▶ ACTIVITY:
Answer these questions about the passage on vertex spacing below.
1. What relation between the angles defines the TMP phase?
2. How are λ and μ defined, and what lengths do they describe?
3. Which condition on w/d is used to obtain the critical folding ratio?

▶ EXCERPTED PASSAGE:
---------------
We analyze this self-contacting behavior by considering the vertex spacing w as shown in Fig. 2a. Based on the geometry of the TMP and OT, we analytically obtain this vertex spacing (see Supplementary Note 2 for the derivation detail). In particular, for the TMP phase (i.e., θ_S1 = θ_S2 = θ_S), the vertex spacing is expressed as

$$\frac{w}{d}=-2(\lambda +\mu )+\cot \alpha +4\mu {\sin }^{2}\alpha {\cos }^{2}{\theta }_{S},$$

(1)

where λ = l/d and μ = m/d are nondimensional design parameters for center and side lengths. Note that θ_S is calculated from θ_M. Then, by considering w/d = 0, we obtain the critical folding ratio (γ_c) at which the vertex contact occurs as follows:

$${\theta }_{S,c}={\cos }^{-1}\left[\sqrt{\frac{2\left(\lambda +\mu \right)-\cot \alpha }{4\mu {\sin }^{2}\alpha }}\right],$$

(2)
---------------
▶ DATA:

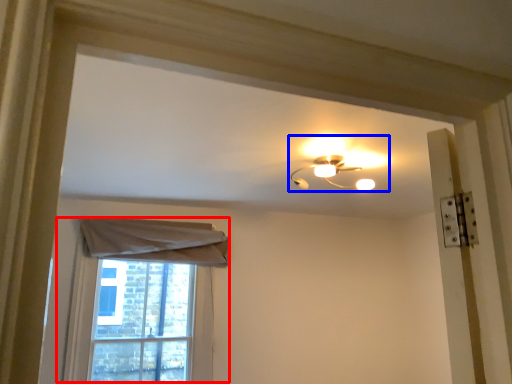
Question: Which of the following is the closest to the observer, window (highlighted by a red box) or lamp (highlighted by a blue box)?

Choices:
 (A) window
 (B) lamp

Answer: (B)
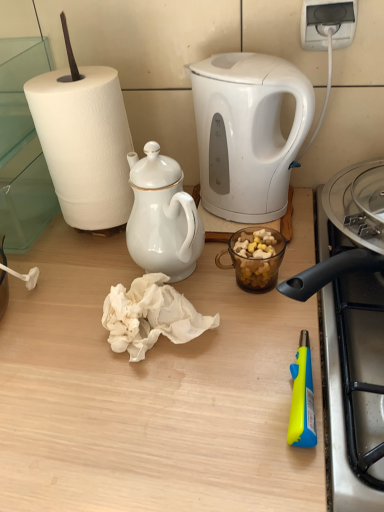
The width and height of the screenshot is (384, 512). In order to click on vacant location behind translucent glass mug at center in this screenshot , I will do `click(251, 229)`.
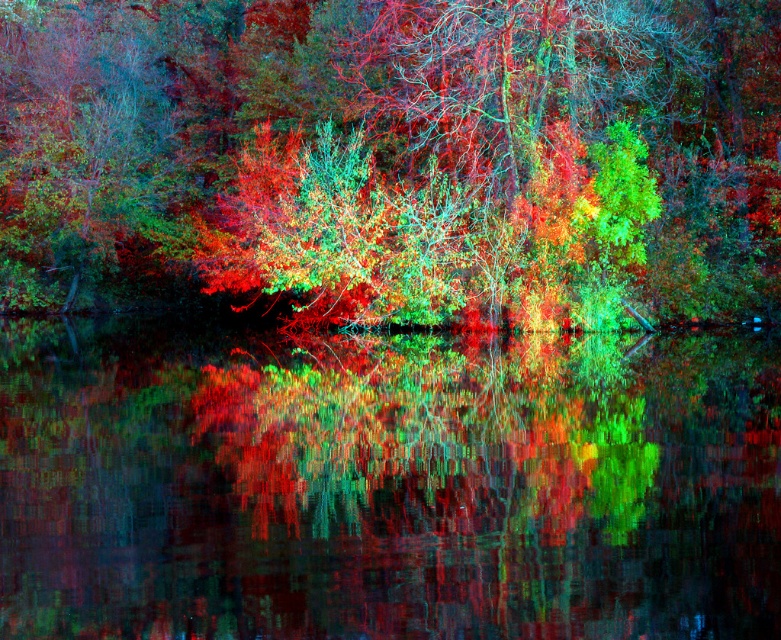
Question: Which point is closer to the camera?

Choices:
 (A) (54, 145)
 (B) (152, 570)

Answer: (B)

Question: Is multicolored foliage at center below reflective glass water at center?

Choices:
 (A) yes
 (B) no

Answer: (B)

Question: Does multicolored foliage at center appear over reflective glass water at center?

Choices:
 (A) no
 (B) yes

Answer: (B)

Question: Can you confirm if multicolored foliage at center is positioned to the right of reflective glass water at center?

Choices:
 (A) no
 (B) yes

Answer: (A)

Question: Among these objects, which one is nearest to the camera?

Choices:
 (A) reflective glass water at center
 (B) multicolored foliage at center

Answer: (A)

Question: Which point is closer to the camera?

Choices:
 (A) (515, 252)
 (B) (444, 364)

Answer: (B)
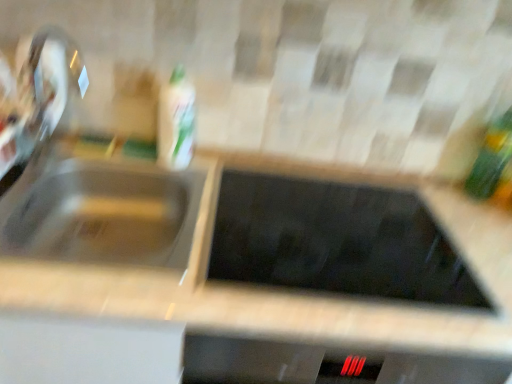
In order to click on vacant space situated on the left part of white glossy bottle at upper center, which is the 1th bottle in left-to-right order in this screenshot , I will do `click(110, 155)`.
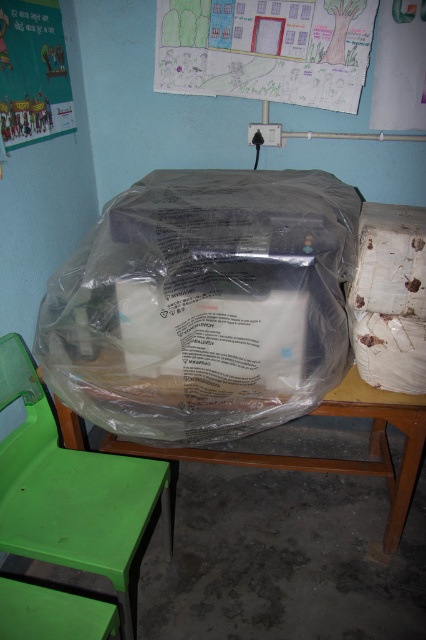
You are a teacher organizing the classroom. You need to decide where to place a new desk that requires 1.2 meters of vertical space. Given the green plastic chair at lower left and the matte paper poster at upper left, which object would limit the available vertical space for the desk?

The green plastic chair at lower left is taller than the matte paper poster at upper left, so the green plastic chair at lower left would limit the available vertical space for the desk since it is taller.

You are standing in the classroom and need to place a new poster on the wall. The poster requires a space that is 1 meter wide. Is there enough space on the wall above the wooden table at center to accommodate the poster?

The wooden table at center is positioned at point (334, 458). However, the exact dimensions of the wall space above it are not provided in the scene description. Therefore, it is impossible to determine if the space is wide enough for the 1 meter poster.

You are standing at the center of the classroom and need to move to the green plastic chair at lower left. Based on the coordinates provided, in which direction should you move first?

The green plastic chair at lower left is located at coordinates point (71, 490). Since you are at the center, you should move downward and to the right to reach it.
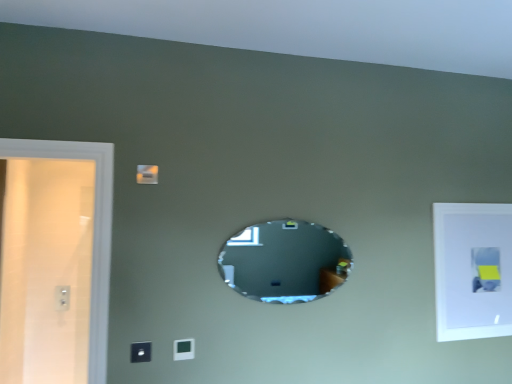
Describe the element at coordinates (141, 352) in the screenshot. I see `satin black switch at lower center, the first light switch from the left` at that location.

Where is `white matte picture frame at upper right`? This screenshot has width=512, height=384. white matte picture frame at upper right is located at coordinates (473, 270).

Measure the distance between point (x=447, y=267) and camera.

The depth of point (x=447, y=267) is 2.31 meters.

Measure the distance between matte white light switch at lower center, which ranks as the second light switch in left-to-right order, and camera.

matte white light switch at lower center, which ranks as the second light switch in left-to-right order, and camera are 1.89 meters apart.

Locate an element on the screen. Image resolution: width=512 pixels, height=384 pixels. white plastic electric outlet at left is located at coordinates (62, 298).

At what (x,y) coordinates should I click in order to perform the action: click on satin black switch at lower center, the first light switch from the left. Please return your answer as a coordinate pair (x, y). This screenshot has width=512, height=384. Looking at the image, I should click on (141, 352).

Is matte white light switch at lower center, which ranks as the second light switch in left-to-right order, at the back of white matte picture frame at upper right?

white matte picture frame at upper right does not have its back to matte white light switch at lower center, which ranks as the second light switch in left-to-right order.

Based on the photo, from a real-world perspective, between white matte picture frame at upper right and matte white light switch at lower center, which appears as the 1th light switch when viewed from the right, who is vertically lower?

matte white light switch at lower center, which appears as the 1th light switch when viewed from the right, is physically lower.

Find the location of `picture frame located behind the matte white light switch at lower center, which ranks as the second light switch in left-to-right order`. picture frame located behind the matte white light switch at lower center, which ranks as the second light switch in left-to-right order is located at coordinates (473, 270).

Is the position of white matte picture frame at upper right more distant than that of matte white light switch at lower center, marked as the first light switch in a back-to-front arrangement?

Yes, white matte picture frame at upper right is further from the viewer.

Is satin black switch at lower center, the first light switch from the left, situated inside white plastic electric outlet at left or outside?

satin black switch at lower center, the first light switch from the left, is outside white plastic electric outlet at left.

Which of these two, satin black switch at lower center, the 2th light switch from the back, or white plastic electric outlet at left, is smaller?

satin black switch at lower center, the 2th light switch from the back, is smaller.

Is satin black switch at lower center, acting as the 2th light switch starting from the right, taller than white plastic electric outlet at left?

In fact, satin black switch at lower center, acting as the 2th light switch starting from the right, may be shorter than white plastic electric outlet at left.

From the image's perspective, which is below, satin black switch at lower center, which appears as the first light switch when viewed from the front, or white plastic electric outlet at left?

white plastic electric outlet at left appears lower in the image.

Is oval mirror at center next to white plastic electric outlet at left?

They are not placed beside each other.

Considering the relative sizes of oval mirror at center and white plastic electric outlet at left in the image provided, is oval mirror at center taller than white plastic electric outlet at left?

Correct, oval mirror at center is much taller as white plastic electric outlet at left.

From a real-world perspective, is oval mirror at center physically located above or below white plastic electric outlet at left?

oval mirror at center is above white plastic electric outlet at left.

How distant is oval mirror at center from white plastic electric outlet at left?

A distance of 2.72 meters exists between oval mirror at center and white plastic electric outlet at left.

Is oval mirror at center in front of or behind matte white light switch at lower center, marked as the first light switch in a back-to-front arrangement, in the image?

oval mirror at center is behind matte white light switch at lower center, marked as the first light switch in a back-to-front arrangement.

From a real-world perspective, which is physically above, oval mirror at center or matte white light switch at lower center, which appears as the 1th light switch when viewed from the right?

From a 3D spatial view, oval mirror at center is above.

Is oval mirror at center in contact with matte white light switch at lower center, which appears as the 1th light switch when viewed from the right?

No, oval mirror at center is not in contact with matte white light switch at lower center, which appears as the 1th light switch when viewed from the right.

Which is further, (454, 226) or (62, 300)?

The point (62, 300) is more distant.

Considering the positions of objects white matte picture frame at upper right and white plastic electric outlet at left in the image provided, who is behind, white matte picture frame at upper right or white plastic electric outlet at left?

white plastic electric outlet at left is more distant.

In terms of height, does white matte picture frame at upper right look taller or shorter compared to white plastic electric outlet at left?

Clearly, white matte picture frame at upper right is taller compared to white plastic electric outlet at left.

Looking at this image, which of these two, white plastic electric outlet at left or oval mirror at center, is wider?

Wider between the two is oval mirror at center.

Would you say oval mirror at center is part of white plastic electric outlet at left's contents?

No, white plastic electric outlet at left does not contain oval mirror at center.

Is white plastic electric outlet at left facing away from oval mirror at center?

No, oval mirror at center is not at the back of white plastic electric outlet at left.

Which is in front, white plastic electric outlet at left or oval mirror at center?

oval mirror at center is more forward.

Does white plastic electric outlet at left have a smaller size compared to white matte picture frame at upper right?

Indeed, white plastic electric outlet at left has a smaller size compared to white matte picture frame at upper right.

Is white plastic electric outlet at left next to white matte picture frame at upper right and touching it?

There is a gap between white plastic electric outlet at left and white matte picture frame at upper right.

Does white plastic electric outlet at left have a lesser height compared to white matte picture frame at upper right?

Correct, white plastic electric outlet at left is not as tall as white matte picture frame at upper right.

Locate an element on the screen. The width and height of the screenshot is (512, 384). light switch that is the 2nd one when counting downward from the white matte picture frame at upper right (from the image's perspective) is located at coordinates (183, 349).

Image resolution: width=512 pixels, height=384 pixels. I want to click on electric outlet below the satin black switch at lower center, which appears as the first light switch when viewed from the front (from a real-world perspective), so click(62, 298).

From the image, which object appears to be nearer to white plastic electric outlet at left, matte white light switch at lower center, which ranks as the second light switch in left-to-right order, or satin black switch at lower center, which appears as the first light switch when viewed from the front?

satin black switch at lower center, which appears as the first light switch when viewed from the front, lies closer to white plastic electric outlet at left than the other object.

Considering their positions, is satin black switch at lower center, which appears as the first light switch when viewed from the front, positioned closer to white plastic electric outlet at left than oval mirror at center?

Based on the image, satin black switch at lower center, which appears as the first light switch when viewed from the front, appears to be nearer to white plastic electric outlet at left.

In the scene shown: Estimate the real-world distances between objects in this image. Which object is closer to satin black switch at lower center, which appears as the first light switch when viewed from the front, oval mirror at center or matte white light switch at lower center, which appears as the 1th light switch when viewed from the right?

matte white light switch at lower center, which appears as the 1th light switch when viewed from the right.

From the image, which object appears to be farther from white matte picture frame at upper right, satin black switch at lower center, acting as the 2th light switch starting from the right, or oval mirror at center?

Based on the image, satin black switch at lower center, acting as the 2th light switch starting from the right, appears to be further to white matte picture frame at upper right.

Looking at the image, which one is located further to white plastic electric outlet at left, white matte picture frame at upper right or matte white light switch at lower center, which appears as the 1th light switch when viewed from the right?

The object further to white plastic electric outlet at left is white matte picture frame at upper right.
---------------
▶ EXPECTED OUTPUT:
1. θ_S1 = θ_S2 = θ_S.
2. λ = l/d and μ = m/d; they are nondimensional design parameters for the center and side lengths.
3. w/d = 0.